Yesterday I made my most expensive furniture purchase ever, by a very large margin.*** I went to Room Service Vintage intending to buy a sofa, and walked out with an olive-green velvet couch, a blue vinyl rocking chair, and a set of two matching end tables. It’s all from the seventies, because I like things that were made in the seventies. I was made in the seventies!

my insane new vintage sofa

I realize that the color of the sofa is a bit lurid, in the burns-your-eyes-out sense. But when it comes to decorating my apartment, I’m a little like the overweight kid in school who makes fun of his own weight before anyone else can.

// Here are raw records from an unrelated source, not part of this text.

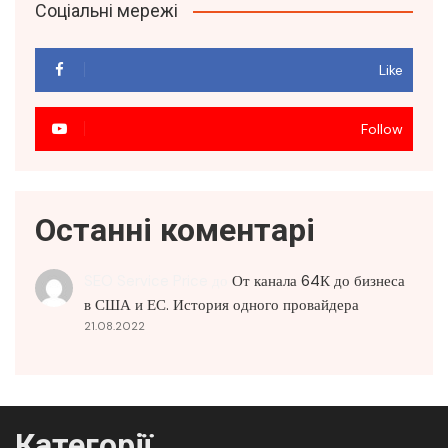
Соціальні мережі
Like
Follow
Останні коментарі
SEO Service Price
до
От канала 64К до бизнеса
в США и ЕС. История одного провайдера
21.08.2022
Категорії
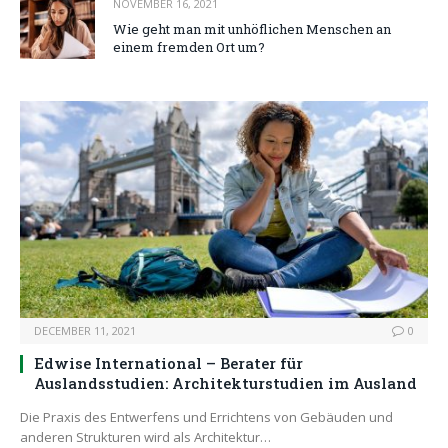
NOVEMBER 16, 2021
Wie geht man mit unhöflichen Menschen an
einem fremden Ort um?
DECEMBER 11, 2021
0
Edwise International – Berater für
Auslandsstudien: Architekturstudien im Ausland
Die Praxis des Entwerfens und Errichtens von Gebäuden und
anderen Strukturen wird als Architektur…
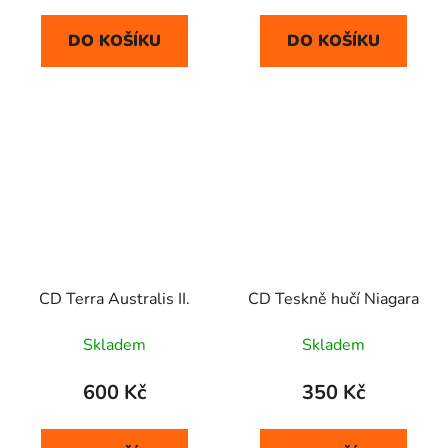
DO KOŠÍKU
DO KOŠÍKU
CD Terra Australis II.
CD Teskně hučí Niagara
Skladem
Skladem
600 Kč
350 Kč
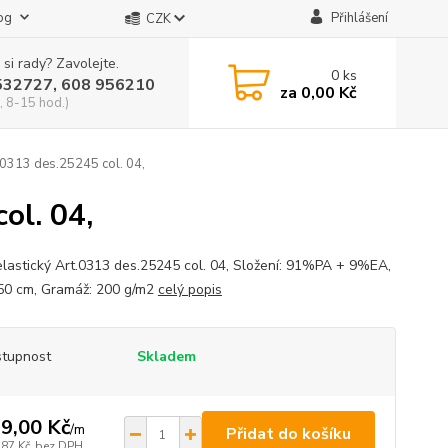
og
Přihlášení
CZK
 si rady? Zavolejte.
0
ks
532727, 608 956210
za
0,00 Kč
, 8-15 hod.)
t.0313 des.25245 col. 04,
ol. 04,
elastický Art.0313 des.25245 col. 04, Složení: 91%PA + 9%EA,
150 cm, Gramáž: 200 g/m2
celý popis
tupnost
Skladem
9,00 Kč
/
m
Přidat do košíku
,87 Kč
bez DPH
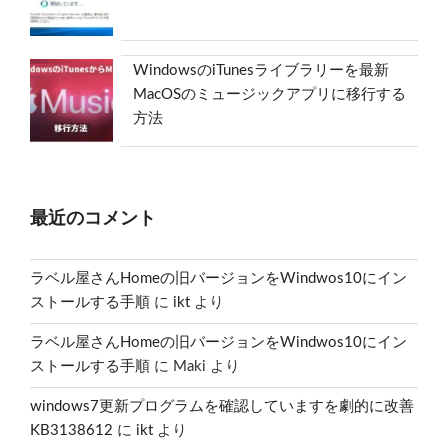
WindowsのiTunesライブラリーを最新
MacOSのミュージックアプリに移行する
方法
最近のコメント
ラベル屋さんHomeの旧バージョンをWindwos10にイン
ストールする手順
に
ikt
より
ラベル屋さんHomeの旧バージョンをWindwos10にイン
ストールする手順
に
Maki
より
windows7更新プログラムを確認していますを劇的に改善
KB3138612
に
ikt
より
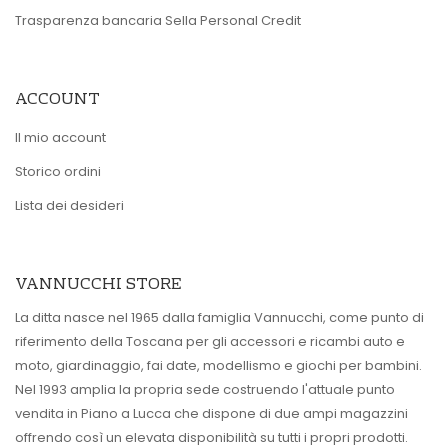
Trasparenza bancaria Sella Personal Credit
ACCOUNT
Il mio account
Storico ordini
Lista dei desideri
VANNUCCHI STORE
La ditta nasce nel 1965 dalla famiglia Vannucchi, come punto di
riferimento della Toscana per gli accessori e ricambi auto e
moto, giardinaggio, fai date, modellismo e giochi per bambini.
Nel 1993 amplia la propria sede costruendo l'attuale punto
vendita in Piano a Lucca che dispone di due ampi magazzini
offrendo così un elevata disponibilità su tutti i propri prodotti.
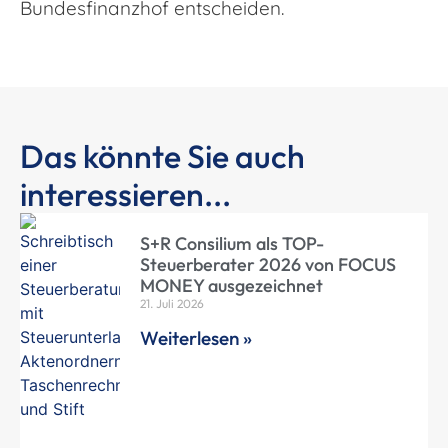
Bundesfinanzhof entscheiden.
Das könnte Sie auch
interessieren...
S+R Consilium als TOP-
Steuerberater 2026 von FOCUS
MONEY ausgezeichnet
21. Juli 2026
Weiterlesen »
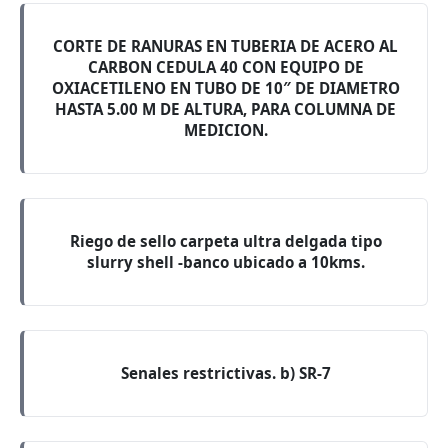
CORTE DE RANURAS EN TUBERIA DE ACERO AL
CARBON CEDULA 40 CON EQUIPO DE
OXIACETILENO EN TUBO DE 10″ DE DIAMETRO
HASTA 5.00 M DE ALTURA, PARA COLUMNA DE
MEDICION.
Riego de sello carpeta ultra delgada tipo
slurry shell -banco ubicado a 10kms.
Senales restrictivas. b) SR-7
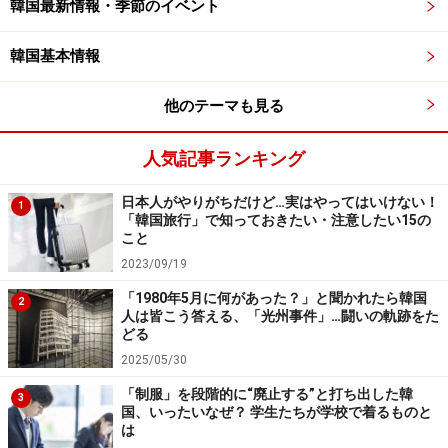
韓国最新情報・季節のイベント
件を記憶する重要な場所と言える。 芝生の上でくつろぐ
学生の姿や、緑あふれる美しい現在のキャンパスからは
韓国基本情報
想像し難いが、45年前に多くの学生がこの場所で民主主
義のために闘い、血を流したのである。
他のテーマも見る
人気記事ランキング
『少年が来る』日韓読者の代表がそれぞれの読書体験をもと
に、5.18民主化運動について語った
日本人がやりがちだけど…実はやってはいけない！
1
「韓国旅行」で知っておきたい・注意したい15の
夕刻には無等山の特設会場で、「日韓読者の夕べ」が開
こと
催された。日韓読者の代表が登壇し、45年前の事件に対
2023/09/19
する思いを語った。参加者の1人で1980年代に韓国に留
「1980年5月に何があった？」と聞かれたら韓国
2
学していた翻訳家の神谷丹路さんは、ソウルで目の当た
人は皆こう答える、「光州事件」…闘いの軌跡をた
どる
りにした民主化デモの記憶をたどりながら、「韓国と日
2025/05/30
本の民主主義は深い海の底でつながっている」「『少年
が来る』は声なき声を蘇らせてくれた」と語った。登壇
「制服」を段階的に“廃止する”と打ち出した韓
3
国、いったいなぜ？ 学生たちが学校で着るものと
者たちの語りはいずれも、国は違えど他者を思いやる、
は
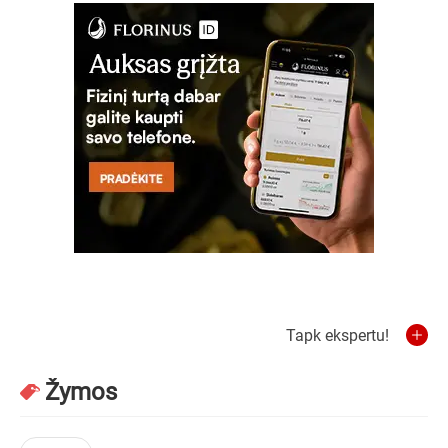
Tapk ekspertu!
Žymos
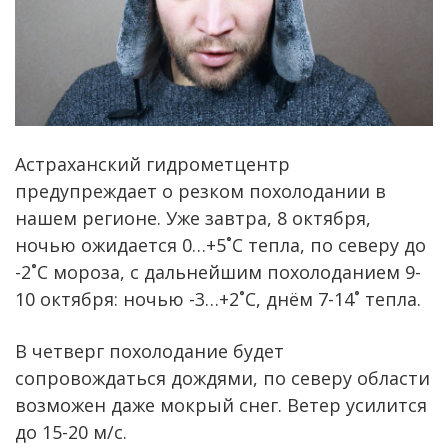
Астраханский гидрометцентр
предупреждает о резком похолодании в
нашем регионе. Уже завтра, 8 октября,
ночью ожидается 0…+5˚С тепла, по северу до
-2˚С мороза, с дальнейшим похолоданием 9-
10 октября: ночью -3…+2˚С, днём 7-14˚ тепла.
В четверг похолодание будет
сопровождаться дождями, по северу области
возможен даже мокрый снег. Ветер усилится
до 15-20 м/с.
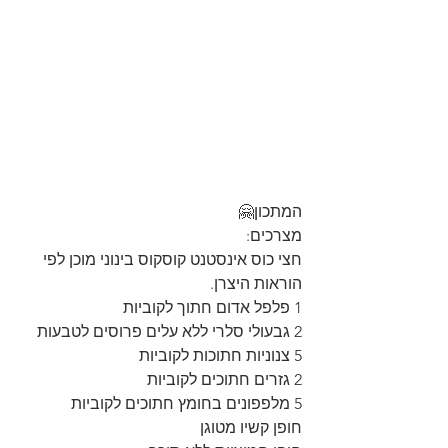
המתכון🤗
מצרכים:
חצי כוס אינסטנט קוסקוס בינוני מוכן לפי 
הוראות היצרן.
1 פלפל אדום חתוך לקוביות
2 גבעולי סלרי ללא עלים פרוסים לטבעות
5 צנוניות חתוכות לקוביות
2 גזרים חתוכים לקוביות
5 מלפפונים בחומץ חתוכים לקוביות
חופן קשיו מטוגן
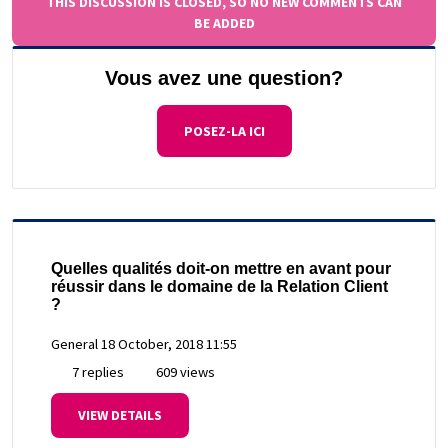
THIS DISCUSSION IS CLOSED, SO NO NEW COMMENTS CAN
BE ADDED
Vous avez une question?
POSEZ-LA ICI
Quelles qualités doit-on mettre en avant pour
réussir dans le domaine de la Relation Client
?
General
18 October, 2018 11:55
7 replies
609 views
VIEW DETAILS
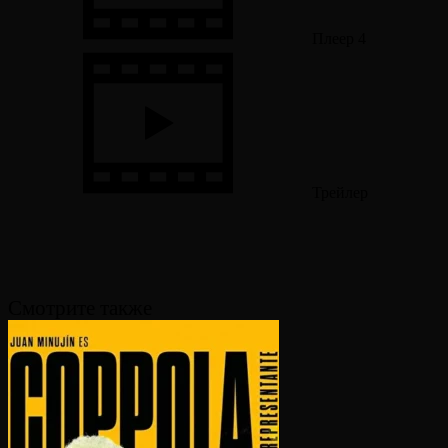
Плеер 4
Трейлер
Смотрите также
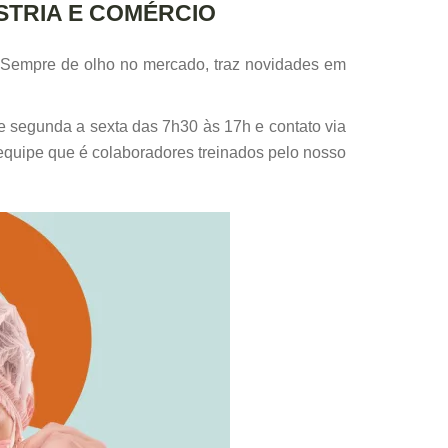
STRIA E COMÉRCIO
. Sempre de olho no mercado, traz novidades em
e segunda a sexta das 7h30 às 17h e contato via
 equipe que é colaboradores treinados pelo nosso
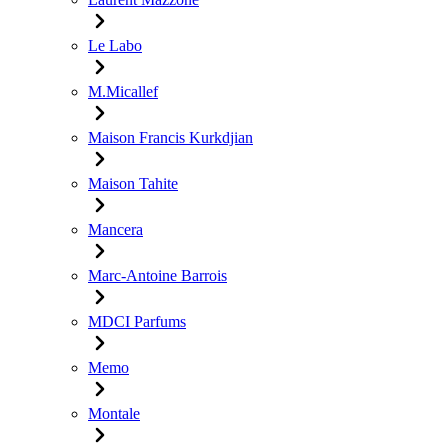
Le Labo
M.Micallef
Maison Francis Kurkdjian
Maison Tahite
Mancera
Marc-Antoine Barrois
MDCI Parfums
Memo
Montale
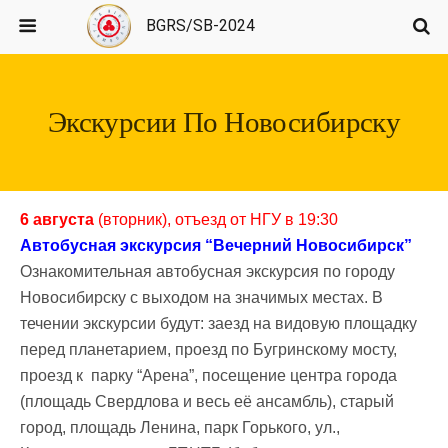
BGRS/SB-2024
Экскурсии По Новосибирску
6 августа
(вторник), отъезд от НГУ в 19:30
Автобусная экскурсия “Вечерний Новосибирск”
Ознакомительная автобусная экскурсия по городу
Новосибирску с выходом на значимых местах. В
течении экскурсии будут: заезд на видовую площадку
перед планетарием, проезд по Бугринскому мосту,
проезд к парку “Арена”, посещение центра города
(площадь Свердлова и весь её ансамбль), старый
город, площадь Ленина, парк Горького, ул.,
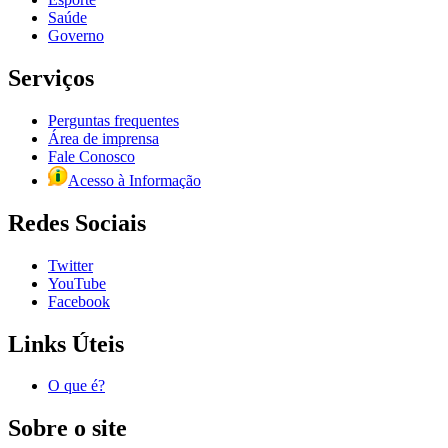
Saúde
Governo
Serviços
Perguntas frequentes
Área de imprensa
Fale Conosco
Acesso à Informação
Redes Sociais
Twitter
YouTube
Facebook
Links Úteis
O que é?
Sobre o site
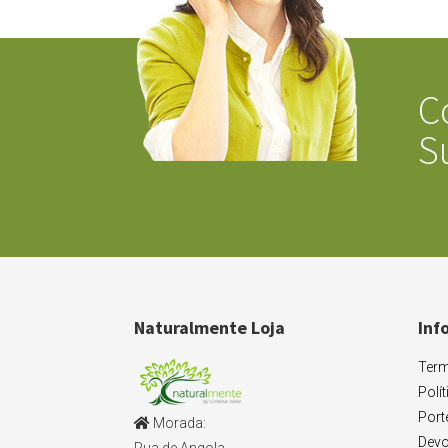
C
S
Naturalmente Loja
Inf
Term
Polí
Port
Morada:
Devo
Rua de Angola,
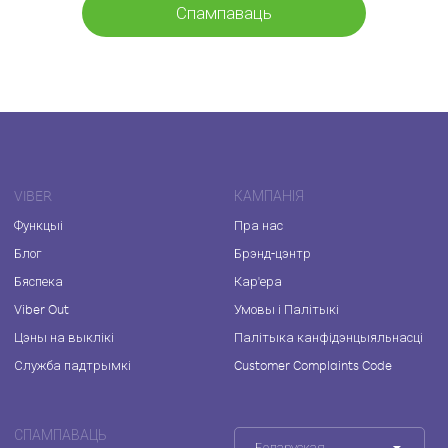
Спампаваць
VIBER
КАМПАНІЯ
Функцыі
Пра нас
Блог
Брэнд-цэнтр
Бяспека
Кар'ера
Viber Out
Умовы і Палітыкі
Цэны на выклікі
Палітыка канфідэнцыяльнасці
Служба падтрымкі
Customer Complaints Code
СПАМПАВАЦЬ
Беларуская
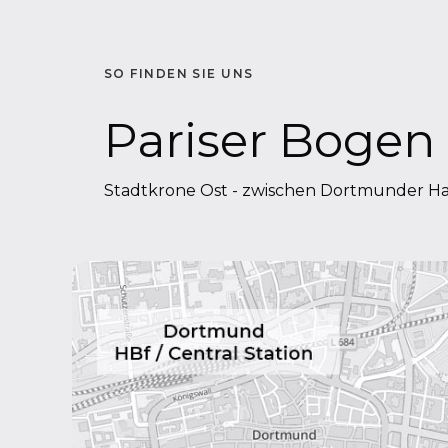
SO FINDEN SIE UNS
Pariser Bogen
Stadtkrone Ost - zwischen Dortmunder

If I make my apartment look as ridiculous as possible on purpose, I don’t have to feel bad about the fact that nothing really goes with anything else, and everything looks weird. “I like how nothing matches!” I can tell my friends. “It’s all got sentimental value!” To that end, my next step will be to hang this on my wall.

* This always requires some explanation. My parents bought it to use as a guest bed, then my sister slept on it for a few years when she was really little, then it was a guest bed again for a long time, then it became mine when I moved into my first apartment. It was in fantastic condition when I got it, and it’s still super comfortable, so I see no reason to replace it for now. It was made in the seventies!

** I believe one could argue that while ownership isn’t what makes one an adult, the financial responsibility necessary to effect said ownership is part of what makes one an adult. But, uh, I don’t really want to talk about that.

*** Which isn’t actually saying much, since my most expensive furniture purchase before yesterday was about seventy-five dollars.